Phillips died in Watertown on July 1, 1644, and was buried the subsequent day in what is now called the Arlington Street Cemetery. Upon his death John Winthrop wrote "He was...a Godly man, specially gifted, and very peaceful in his place, much lamented of his own people and others."

==Descendants==
Phillips's descendants became prominent members of Boston life and are considered part of what were known as the Boston Brahmins. They include New England and national leaders in religion, academia, government, business and social justice. They include:

- Samuel Phillips (1690-1771), first pastor of the South Church in Andover, Massachusetts
- John Phillips (1719-1795), founder of Phillips Exeter Academy.
- Major Moses Phillips (1742-1818), partnered with his father-in-law Henry Wisner in Walkill, New York, to manufacture gunpowder for George Washington.
- Samuel Phillips Jr. (1752-1802), founder of Phillips Academy at Andover, member of the Massachusetts Provincial Congress, and former Lieutenant Governor of Massachusetts.
- John Phillips (1770-1823), former Mayor of Boston.
- Josiah Quincy III (1772-1864), former mayor of Boston, US Congressman, and President of Harvard University.
- Elihu Lyman Phillips (1800-1884) businessman and politician in New York and Wisconsin, one of the original incorporators of the Union Pacific Rail Road.
- Wendell Phillips (1811-1884), leading 19th-century abolitionist and orator.
- Samuel Curtis Johnson Sr. (1833-1919), founder of SC Johnson
- Phillips Brooks (1835-1893): American Episcopal clergyman and author.
- Mary Amanda née Outwater White (1836-1887) advocate for higher education, wife of Andrew Dickson White, co-founder of Cornell University.
- John Sanborn Phillips (1861-1949), publisher of McClure's Magazine.
- Samuel Phillips Huntington (1927-2008), Harvard political science professor and author.
- Charles F. Brush (1849-1929), engineer, inventor and philanthropist.
- Bill Gates (1955-), billionaire software pioneer (founder of Microsoft) and philanthropist.
- Nick Sheedy (1974- ), professional genealogist and former Lead Genealogist for the popular PBS television show Finding Your Roots – with Henry Louis Gates, Jr.

==Legacy==
In 1855 a group of orthodox Trinitarian Christians founded a new church in Watertown, naming it the Philips Congregational Church in honor of Rev.

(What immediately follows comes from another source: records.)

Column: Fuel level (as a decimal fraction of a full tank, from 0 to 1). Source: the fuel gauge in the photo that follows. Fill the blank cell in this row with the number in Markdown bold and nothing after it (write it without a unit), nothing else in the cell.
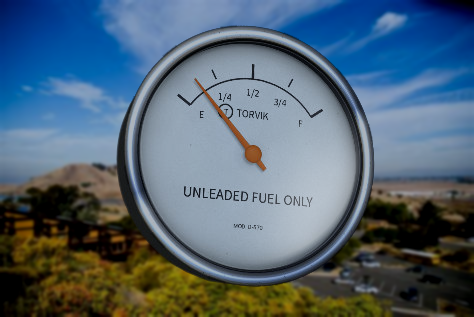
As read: **0.125**
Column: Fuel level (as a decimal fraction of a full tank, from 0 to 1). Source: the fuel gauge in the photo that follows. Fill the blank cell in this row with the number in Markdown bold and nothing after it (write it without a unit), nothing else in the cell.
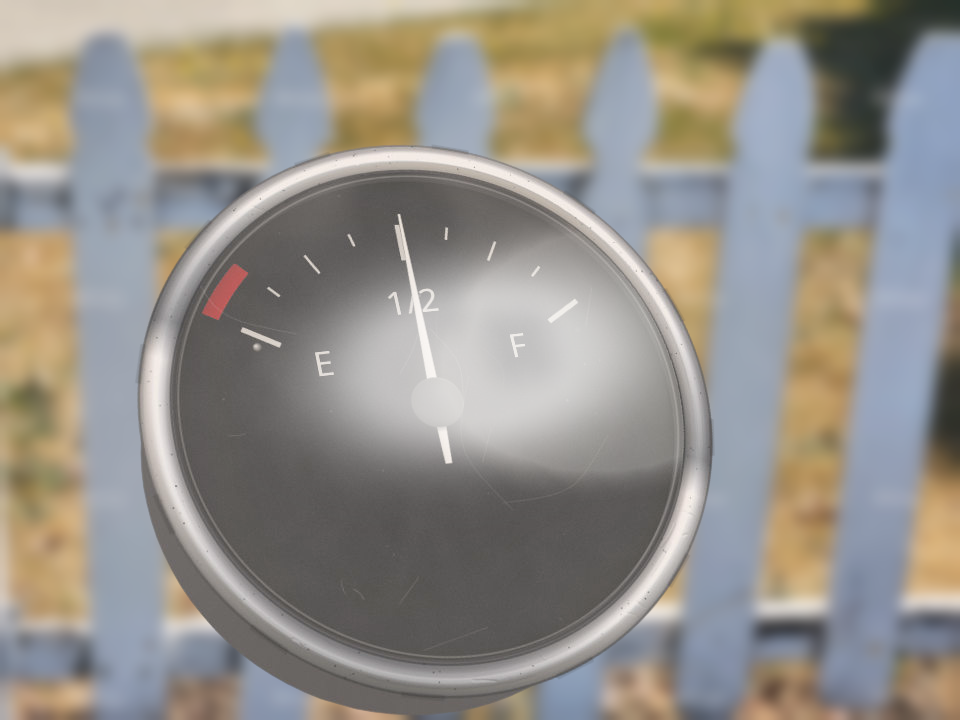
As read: **0.5**
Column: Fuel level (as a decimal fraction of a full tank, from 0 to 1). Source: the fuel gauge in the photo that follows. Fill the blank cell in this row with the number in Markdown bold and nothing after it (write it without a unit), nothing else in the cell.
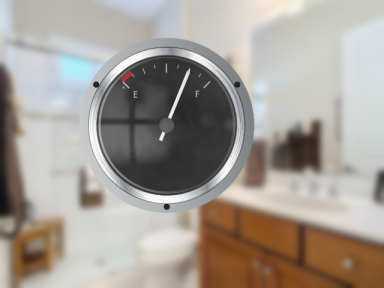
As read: **0.75**
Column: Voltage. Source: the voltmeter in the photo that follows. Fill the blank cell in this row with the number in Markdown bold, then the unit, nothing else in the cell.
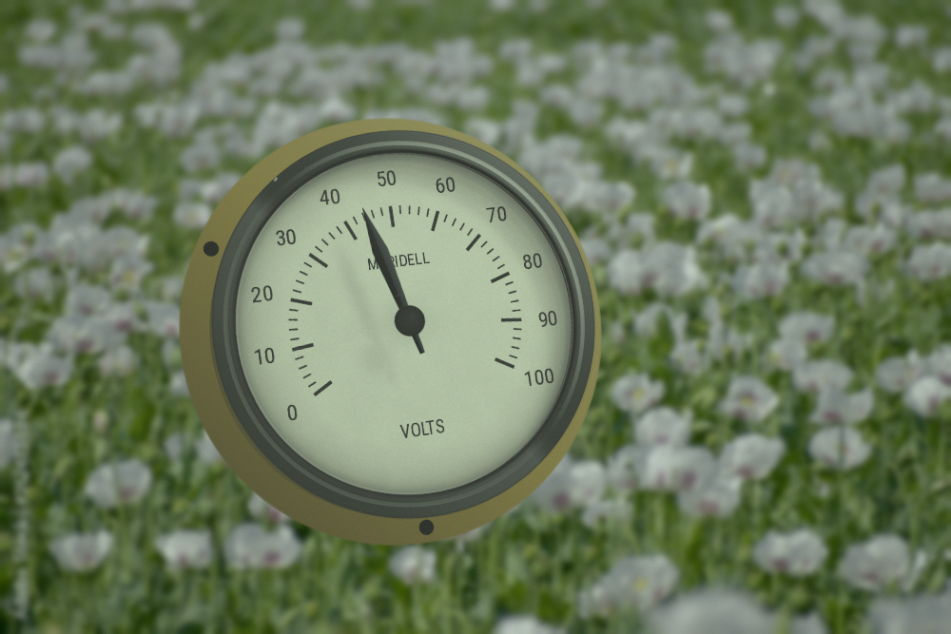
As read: **44** V
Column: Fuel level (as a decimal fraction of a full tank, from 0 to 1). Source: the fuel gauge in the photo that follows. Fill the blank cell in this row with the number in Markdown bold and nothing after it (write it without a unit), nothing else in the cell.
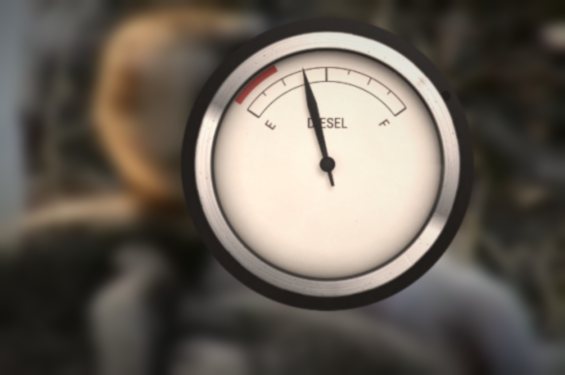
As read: **0.375**
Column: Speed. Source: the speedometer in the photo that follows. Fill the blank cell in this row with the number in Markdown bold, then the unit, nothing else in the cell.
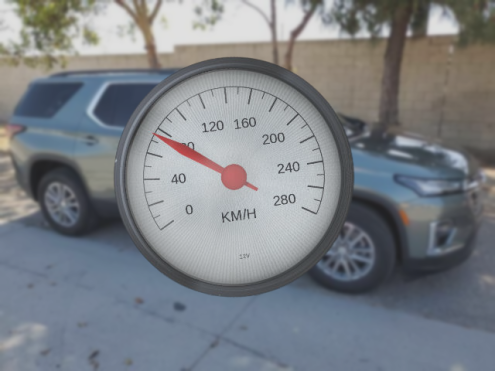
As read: **75** km/h
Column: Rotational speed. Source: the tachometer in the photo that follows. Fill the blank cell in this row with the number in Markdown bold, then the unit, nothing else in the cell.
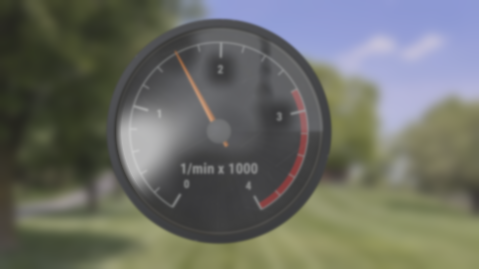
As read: **1600** rpm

Phillips. This church later merged with another Congregational Church, Payson Park United Church of Christ. The building is now owned by Redeemer Fellowship Church.

Phillips is specifically mentioned in a 1948 marker at the edge of the Charles River which honors him and Saltonstall at what is called Sir Richard's Landing. The text on the monument is as follows:

Here Reverend George Phillips protest in 1632 against taxation without representation struck the first note of civil liberty heard in this wilderness.

Phillips also appears prominently on the Watertown Founders Monument.

A Phillips Street in Watertown is likely named after him.

The Phillips name appears prominently in academia with Phillips Andover and Phillips Exeter prepatoratory schools, as well as the Phillips Brooks House Association at Harvard.